Related: A video[0] from The Missing Semester, a course by CSAIL MIT, which covers Git in one of it's lectures. Personally, the entire series is a must watch, but if time is limited, the first 20 odd minutes give an absolutely fantastic introduction to Git.

[0]: https://missing.csail.mit.edu/2020/version-control/

darekkay 4 years ago |

That's the blog post I always wanted to write. So many people spend little to no time to actually learn Git, because "it's just a tool to help you doing your "real" work" (=coding) . Or because "Git is too difficult/confusing/broken". Or because "I don't need anything except commit/push/pull". I find those arguments somewhat true, but I still feel that people are missing out when they don't learn a tool they use daily properly. In best case, it makes them less efficient. In worst case, they get into "unsolvable" issues and/or pollute the Git history with useless commits, making blames more troublesome for the whole team.

jimbob45 4 years ago | |

It is just a tool to help you do your real work and famously gets in the way. You use SVN and it covers 99% of use cases much more simply than Git manages.

sagonar 4 years ago | | |

If svn covers 99% of your use cases, then you need more experience with distributed version control systems.

Able to commit locally, examine changes work with them and then push is a something you might not need or require if you think about version system like SVN.

But if you have learned Git or Mercurial or some other distributed system you would never go back to svn.
━━━
### [Directives]
a) In the Git discussion, what does the first commenter say gives an absolutely fantastic introduction to Git if time is limited?
b) Copy the Git discussion word for word, between "jimbob45 4 years" and "version control systems.", inclusive.

### [Information shown]
━━━
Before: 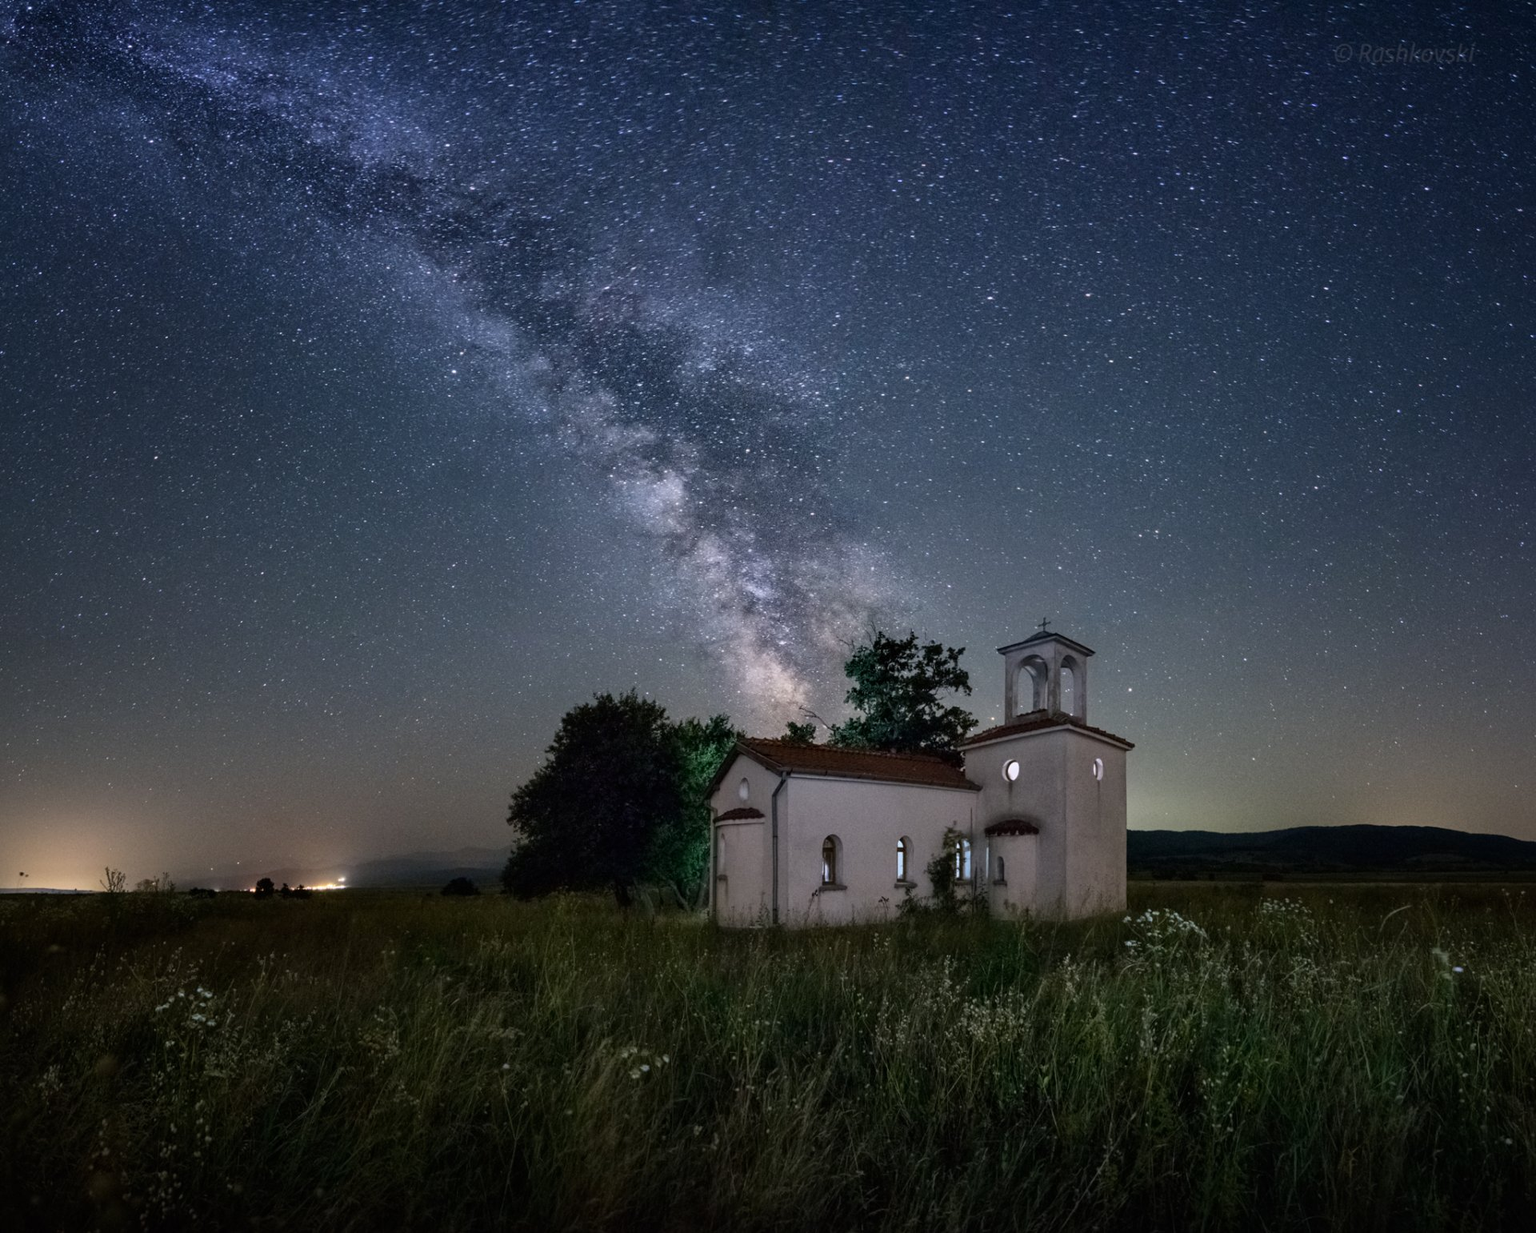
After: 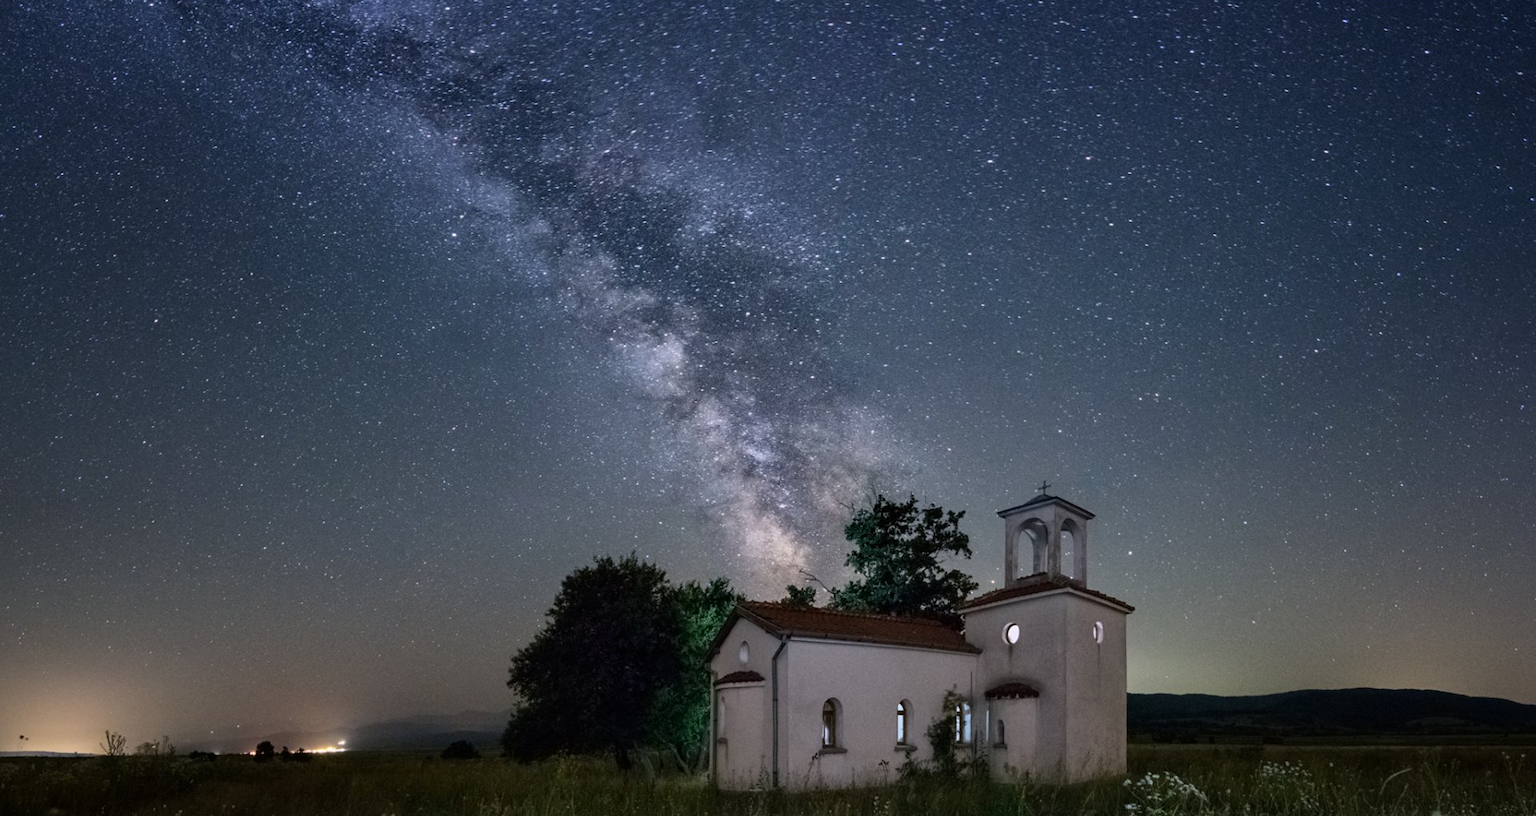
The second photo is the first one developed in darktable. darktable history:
━━━
### [Written responses]
a) The first 20 odd minutes of the video.

b)
jimbob45 4 years ago | |

It is just a tool to help you do your real work and famously gets in the way. You use SVN and it covers 99% of use cases much more simply than Git manages.

sagonar 4 years ago | | |

If svn covers 99% of your use cases, then you need more experience with distributed version control systems.